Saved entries
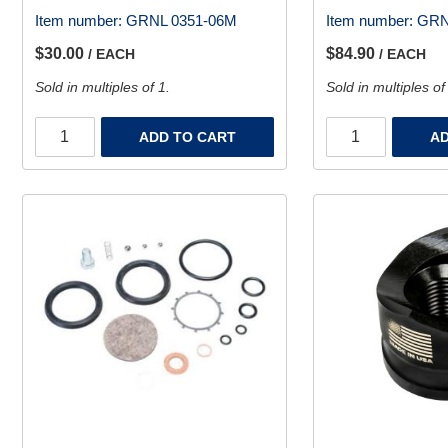
Item number:
GRNL 0351-06M
Item number:
GRN
$30.00
$84.90
/ EACH
/ EACH
Sold in multiples of 1.
Sold in multiples of
ADD TO CART
AD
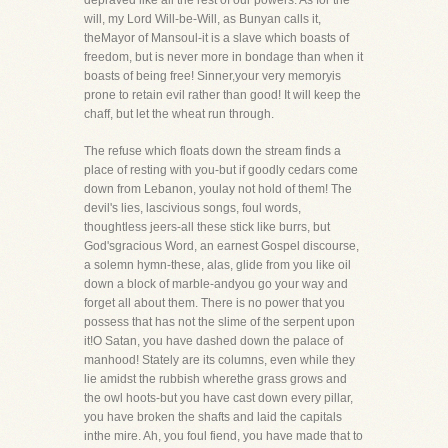
depraved like all the rest of our powers. As for the
will, my Lord Will-be-Will, as Bunyan calls it,
theMayor of Mansoul-it is a slave which boasts of
freedom, but is never more in bondage than when it
boasts of being free! Sinner,your very memoryis
prone to retain evil rather than good! It will keep the
chaff, but let the wheat run through.
The refuse which floats down the stream finds a
place of resting with you-but if goodly cedars come
down from Lebanon, youlay not hold of them! The
devil's lies, lascivious songs, foul words,
thoughtless jeers-all these stick like burrs, but
God'sgracious Word, an earnest Gospel discourse,
a solemn hymn-these, alas, glide from you like oil
down a block of marble-andyou go your way and
forget all about them. There is no power that you
possess that has not the slime of the serpent upon
it!O Satan, you have dashed down the palace of
manhood! Stately are its columns, even while they
lie amidst the rubbish wherethe grass grows and
the owl hoots-but you have cast down every pillar,
you have broken the shafts and laid the capitals
inthe mire. Ah, you foul fiend, you have made that to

* To do
Start to finish, write out the data above exactly, omitting all pictures.

* Result for this task
Item number:
GRNL 0351-06M
Item number:
GRN
$30.00
$84.90
/ EACH
/ EACH
Sold in multiples of 1.
Sold in multiples of
ADD TO CART
AD
depraved like all the rest of our powers. As for the
will, my Lord Will-be-Will, as Bunyan calls it,
theMayor of Mansoul-it is a slave which boasts of
freedom, but is never more in bondage than when it
boasts of being free! Sinner,your very memoryis
prone to retain evil rather than good! It will keep the
chaff, but let the wheat run through.
The refuse which floats down the stream finds a
place of resting with you-but if goodly cedars come
down from Lebanon, youlay not hold of them! The
devil's lies, lascivious songs, foul words,
thoughtless jeers-all these stick like burrs, but
God'sgracious Word, an earnest Gospel discourse,
a solemn hymn-these, alas, glide from you like oil
down a block of marble-andyou go your way and
forget all about them. There is no power that you
possess that has not the slime of the serpent upon
it!O Satan, you have dashed down the palace of
manhood! Stately are its columns, even while they
lie amidst the rubbish wherethe grass grows and
the owl hoots-but you have cast down every pillar,
you have broken the shafts and laid the capitals
inthe mire. Ah, you foul fiend, you have made that to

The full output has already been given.